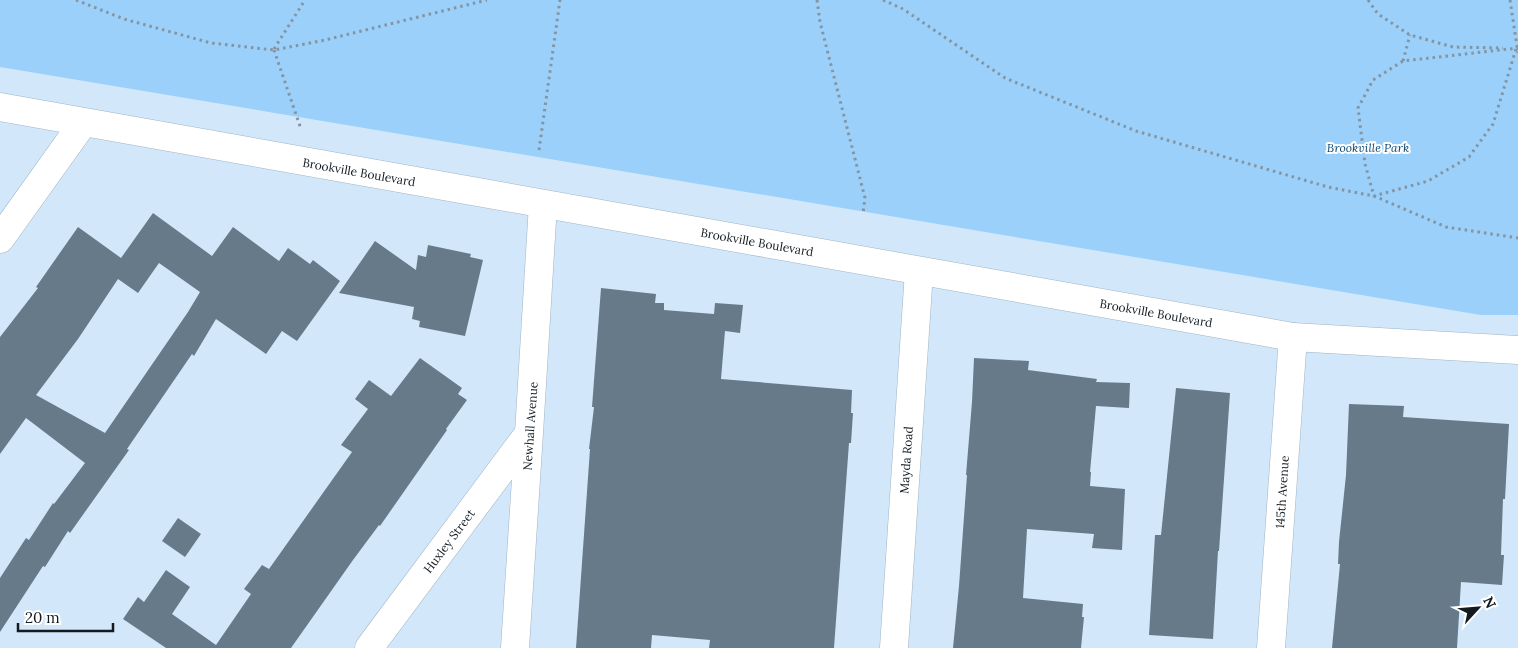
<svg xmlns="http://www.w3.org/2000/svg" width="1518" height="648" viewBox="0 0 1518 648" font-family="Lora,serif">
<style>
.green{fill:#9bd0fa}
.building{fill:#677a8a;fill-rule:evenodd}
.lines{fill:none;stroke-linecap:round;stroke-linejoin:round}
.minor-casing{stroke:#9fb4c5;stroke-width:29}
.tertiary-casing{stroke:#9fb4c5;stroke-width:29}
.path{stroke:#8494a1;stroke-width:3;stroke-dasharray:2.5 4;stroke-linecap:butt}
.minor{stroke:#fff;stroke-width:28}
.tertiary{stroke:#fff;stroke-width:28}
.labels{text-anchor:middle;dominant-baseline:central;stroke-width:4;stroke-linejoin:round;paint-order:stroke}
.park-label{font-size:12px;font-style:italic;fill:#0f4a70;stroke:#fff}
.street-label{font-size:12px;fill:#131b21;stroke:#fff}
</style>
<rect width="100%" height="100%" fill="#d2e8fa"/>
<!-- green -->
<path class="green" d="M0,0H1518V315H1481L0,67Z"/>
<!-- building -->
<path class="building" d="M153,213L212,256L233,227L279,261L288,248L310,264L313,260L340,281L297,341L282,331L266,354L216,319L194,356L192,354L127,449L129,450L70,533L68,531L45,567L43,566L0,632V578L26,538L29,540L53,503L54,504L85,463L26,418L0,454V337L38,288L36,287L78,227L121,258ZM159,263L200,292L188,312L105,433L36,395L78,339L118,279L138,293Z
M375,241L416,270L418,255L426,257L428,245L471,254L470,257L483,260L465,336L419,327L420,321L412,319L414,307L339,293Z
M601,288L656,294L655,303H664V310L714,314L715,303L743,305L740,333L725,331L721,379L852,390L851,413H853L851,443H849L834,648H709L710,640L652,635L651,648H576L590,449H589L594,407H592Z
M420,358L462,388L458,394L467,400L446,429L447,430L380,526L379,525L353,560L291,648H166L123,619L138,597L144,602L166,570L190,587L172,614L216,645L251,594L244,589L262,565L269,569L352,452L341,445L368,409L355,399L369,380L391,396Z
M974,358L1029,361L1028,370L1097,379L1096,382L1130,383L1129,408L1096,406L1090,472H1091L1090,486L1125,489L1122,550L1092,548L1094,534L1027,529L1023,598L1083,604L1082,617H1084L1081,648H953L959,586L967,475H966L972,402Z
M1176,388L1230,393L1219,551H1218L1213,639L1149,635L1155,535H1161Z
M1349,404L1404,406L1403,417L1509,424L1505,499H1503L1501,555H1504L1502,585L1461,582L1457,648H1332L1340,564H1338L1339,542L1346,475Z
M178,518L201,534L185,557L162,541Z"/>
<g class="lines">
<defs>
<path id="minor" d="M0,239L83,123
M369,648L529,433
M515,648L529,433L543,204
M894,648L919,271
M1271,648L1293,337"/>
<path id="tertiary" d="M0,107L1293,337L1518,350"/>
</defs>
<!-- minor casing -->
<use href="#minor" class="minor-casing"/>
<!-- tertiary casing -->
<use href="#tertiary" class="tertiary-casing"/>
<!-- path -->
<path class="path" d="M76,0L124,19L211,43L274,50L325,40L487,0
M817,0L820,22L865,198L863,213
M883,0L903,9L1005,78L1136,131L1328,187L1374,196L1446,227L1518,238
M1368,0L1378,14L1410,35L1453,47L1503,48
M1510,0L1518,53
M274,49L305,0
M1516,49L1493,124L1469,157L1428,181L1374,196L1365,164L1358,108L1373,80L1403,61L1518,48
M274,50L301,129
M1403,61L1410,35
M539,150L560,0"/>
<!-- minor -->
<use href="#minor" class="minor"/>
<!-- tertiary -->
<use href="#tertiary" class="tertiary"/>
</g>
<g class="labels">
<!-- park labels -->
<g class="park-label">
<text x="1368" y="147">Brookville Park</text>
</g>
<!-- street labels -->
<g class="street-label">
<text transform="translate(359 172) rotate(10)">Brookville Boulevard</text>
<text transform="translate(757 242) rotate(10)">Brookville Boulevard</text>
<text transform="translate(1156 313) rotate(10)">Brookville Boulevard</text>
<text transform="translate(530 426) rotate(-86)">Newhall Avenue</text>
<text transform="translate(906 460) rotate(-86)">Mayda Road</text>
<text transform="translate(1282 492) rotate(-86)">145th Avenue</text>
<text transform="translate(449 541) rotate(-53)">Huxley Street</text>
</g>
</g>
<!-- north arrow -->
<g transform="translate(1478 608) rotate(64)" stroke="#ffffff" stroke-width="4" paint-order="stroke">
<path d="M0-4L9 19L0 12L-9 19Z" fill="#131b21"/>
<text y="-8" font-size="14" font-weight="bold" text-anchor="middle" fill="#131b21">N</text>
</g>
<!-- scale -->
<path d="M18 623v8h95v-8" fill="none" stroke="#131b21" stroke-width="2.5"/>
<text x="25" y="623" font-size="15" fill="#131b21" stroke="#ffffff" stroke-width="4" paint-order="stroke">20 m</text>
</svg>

==

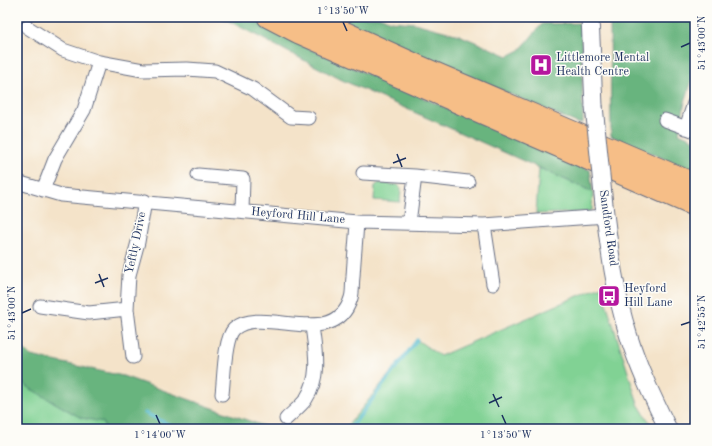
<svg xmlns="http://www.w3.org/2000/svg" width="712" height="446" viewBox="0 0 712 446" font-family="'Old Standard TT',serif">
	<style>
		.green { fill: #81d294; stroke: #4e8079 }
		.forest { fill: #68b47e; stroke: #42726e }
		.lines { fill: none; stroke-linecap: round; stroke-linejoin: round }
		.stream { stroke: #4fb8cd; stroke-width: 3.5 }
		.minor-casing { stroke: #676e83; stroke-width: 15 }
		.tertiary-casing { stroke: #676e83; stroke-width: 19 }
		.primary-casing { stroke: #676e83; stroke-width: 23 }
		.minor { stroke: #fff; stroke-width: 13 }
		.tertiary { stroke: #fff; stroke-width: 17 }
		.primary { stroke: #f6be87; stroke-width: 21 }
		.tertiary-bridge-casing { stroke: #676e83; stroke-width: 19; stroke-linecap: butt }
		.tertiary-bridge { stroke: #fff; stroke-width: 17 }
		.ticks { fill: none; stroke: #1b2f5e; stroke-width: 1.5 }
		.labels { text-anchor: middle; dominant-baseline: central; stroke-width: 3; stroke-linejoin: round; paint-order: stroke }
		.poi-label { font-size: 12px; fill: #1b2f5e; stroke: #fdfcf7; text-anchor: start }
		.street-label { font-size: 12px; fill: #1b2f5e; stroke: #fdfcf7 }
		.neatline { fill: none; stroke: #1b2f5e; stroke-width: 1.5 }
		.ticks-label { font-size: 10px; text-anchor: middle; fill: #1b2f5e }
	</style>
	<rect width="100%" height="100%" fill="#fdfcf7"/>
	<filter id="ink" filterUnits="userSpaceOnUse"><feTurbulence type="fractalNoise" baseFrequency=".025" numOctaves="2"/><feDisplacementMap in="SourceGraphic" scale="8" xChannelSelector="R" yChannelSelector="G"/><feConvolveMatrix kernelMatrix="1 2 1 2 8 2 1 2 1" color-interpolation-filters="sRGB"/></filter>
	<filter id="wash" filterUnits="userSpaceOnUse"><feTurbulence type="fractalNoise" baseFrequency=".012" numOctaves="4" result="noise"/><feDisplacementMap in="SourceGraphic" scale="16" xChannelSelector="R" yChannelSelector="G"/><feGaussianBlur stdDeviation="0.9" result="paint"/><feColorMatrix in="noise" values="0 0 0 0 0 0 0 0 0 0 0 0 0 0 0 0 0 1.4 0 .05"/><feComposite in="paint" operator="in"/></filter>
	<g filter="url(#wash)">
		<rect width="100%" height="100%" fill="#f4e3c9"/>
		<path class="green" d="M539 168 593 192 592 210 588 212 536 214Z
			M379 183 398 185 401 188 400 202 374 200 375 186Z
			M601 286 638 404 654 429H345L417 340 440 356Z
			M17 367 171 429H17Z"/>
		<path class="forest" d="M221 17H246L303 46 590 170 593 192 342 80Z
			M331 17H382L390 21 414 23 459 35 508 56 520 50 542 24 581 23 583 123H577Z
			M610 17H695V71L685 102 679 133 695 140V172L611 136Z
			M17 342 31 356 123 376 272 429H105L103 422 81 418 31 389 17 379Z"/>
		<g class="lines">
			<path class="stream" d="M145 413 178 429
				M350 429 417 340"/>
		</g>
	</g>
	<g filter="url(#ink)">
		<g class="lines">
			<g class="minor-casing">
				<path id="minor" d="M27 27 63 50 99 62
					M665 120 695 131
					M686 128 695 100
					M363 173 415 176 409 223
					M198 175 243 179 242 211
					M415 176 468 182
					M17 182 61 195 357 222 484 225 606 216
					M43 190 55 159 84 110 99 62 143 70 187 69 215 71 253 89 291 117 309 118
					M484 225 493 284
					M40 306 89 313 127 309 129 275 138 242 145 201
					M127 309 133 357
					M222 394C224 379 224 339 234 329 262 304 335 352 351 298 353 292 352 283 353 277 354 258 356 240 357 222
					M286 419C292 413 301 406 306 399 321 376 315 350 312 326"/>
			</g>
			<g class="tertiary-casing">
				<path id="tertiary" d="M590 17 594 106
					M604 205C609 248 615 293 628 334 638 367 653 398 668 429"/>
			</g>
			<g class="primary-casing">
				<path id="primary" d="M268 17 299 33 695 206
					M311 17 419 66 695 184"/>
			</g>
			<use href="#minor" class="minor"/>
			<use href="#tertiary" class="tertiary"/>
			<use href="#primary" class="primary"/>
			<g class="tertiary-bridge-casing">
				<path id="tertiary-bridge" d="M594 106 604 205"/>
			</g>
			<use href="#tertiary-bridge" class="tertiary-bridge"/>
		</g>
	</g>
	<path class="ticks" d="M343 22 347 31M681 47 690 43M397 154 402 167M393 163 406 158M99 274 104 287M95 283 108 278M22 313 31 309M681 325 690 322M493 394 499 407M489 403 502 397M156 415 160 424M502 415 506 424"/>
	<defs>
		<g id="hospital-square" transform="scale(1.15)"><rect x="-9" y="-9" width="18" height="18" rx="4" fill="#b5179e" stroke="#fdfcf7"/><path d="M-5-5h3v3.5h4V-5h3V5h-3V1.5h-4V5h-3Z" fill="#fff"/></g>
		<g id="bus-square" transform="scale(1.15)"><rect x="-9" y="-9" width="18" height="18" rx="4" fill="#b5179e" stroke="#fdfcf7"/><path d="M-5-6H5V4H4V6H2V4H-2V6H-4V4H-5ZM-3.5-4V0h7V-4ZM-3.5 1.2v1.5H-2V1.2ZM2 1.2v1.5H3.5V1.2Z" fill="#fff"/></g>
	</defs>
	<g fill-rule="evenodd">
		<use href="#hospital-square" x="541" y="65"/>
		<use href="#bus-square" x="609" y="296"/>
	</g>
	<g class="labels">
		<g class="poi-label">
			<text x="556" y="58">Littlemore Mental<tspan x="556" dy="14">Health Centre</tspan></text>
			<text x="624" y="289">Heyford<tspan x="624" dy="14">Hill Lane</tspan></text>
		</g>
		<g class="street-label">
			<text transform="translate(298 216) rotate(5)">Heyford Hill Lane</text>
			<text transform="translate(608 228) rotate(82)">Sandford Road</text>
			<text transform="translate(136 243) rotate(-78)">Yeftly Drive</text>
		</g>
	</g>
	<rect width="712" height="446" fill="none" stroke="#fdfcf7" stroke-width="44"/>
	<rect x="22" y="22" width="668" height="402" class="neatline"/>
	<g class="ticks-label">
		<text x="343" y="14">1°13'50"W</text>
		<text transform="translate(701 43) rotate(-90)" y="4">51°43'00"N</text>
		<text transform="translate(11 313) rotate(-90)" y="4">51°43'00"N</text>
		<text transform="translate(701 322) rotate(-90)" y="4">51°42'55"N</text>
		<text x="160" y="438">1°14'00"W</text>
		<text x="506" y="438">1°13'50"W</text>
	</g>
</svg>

Exercise goal:
Working from the data above, extract solely the lines from the one containing "0 0 0 0 1.4" through the one containing "299 33 695 206", exactly as they appear, both included.

Exercise answer:
	<filter id="wash" filterUnits="userSpaceOnUse"><feTurbulence type="fractalNoise" baseFrequency=".012" numOctaves="4" result="noise"/><feDisplacementMap in="SourceGraphic" scale="16" xChannelSelector="R" yChannelSelector="G"/><feGaussianBlur stdDeviation="0.9" result="paint"/><feColorMatrix in="noise" values="0 0 0 0 0 0 0 0 0 0 0 0 0 0 0 0 0 1.4 0 .05"/><feComposite in="paint" operator="in"/></filter>
	<g filter="url(#wash)">
		<rect width="100%" height="100%" fill="#f4e3c9"/>
		<path class="green" d="M539 168 593 192 592 210 588 212 536 214Z
			M379 183 398 185 401 188 400 202 374 200 375 186Z
			M601 286 638 404 654 429H345L417 340 440 356Z
			M17 367 171 429H17Z"/>
		<path class="forest" d="M221 17H246L303 46 590 170 593 192 342 80Z
			M331 17H382L390 21 414 23 459 35 508 56 520 50 542 24 581 23 583 123H577Z
			M610 17H695V71L685 102 679 133 695 140V172L611 136Z
			M17 342 31 356 123 376 272 429H105L103 422 81 418 31 389 17 379Z"/>
		<g class="lines">
			<path class="stream" d="M145 413 178 429
				M350 429 417 340"/>
		</g>
	</g>
	<g filter="url(#ink)">
		<g class="lines">
			<g class="minor-casing">
				<path id="minor" d="M27 27 63 50 99 62
					M665 120 695 131
					M686 128 695 100
					M363 173 415 176 409 223
					M198 175 243 179 242 211
					M415 176 468 182
					M17 182 61 195 357 222 484 225 606 216
					M43 190 55 159 84 110 99 62 143 70 187 69 215 71 253 89 291 117 309 118
					M484 225 493 284
					M40 306 89 313 127 309 129 275 138 242 145 201
					M127 309 133 357
					M222 394C224 379 224 339 234 329 262 304 335 352 351 298 353 292 352 283 353 277 354 258 356 240 357 222
					M286 419C292 413 301 406 306 399 321 376 315 350 312 326"/>
			</g>
			<g class="tertiary-casing">
				<path id="tertiary" d="M590 17 594 106
					M604 205C609 248 615 293 628 334 638 367 653 398 668 429"/>
			</g>
			<g class="primary-casing">
				<path id="primary" d="M268 17 299 33 695 206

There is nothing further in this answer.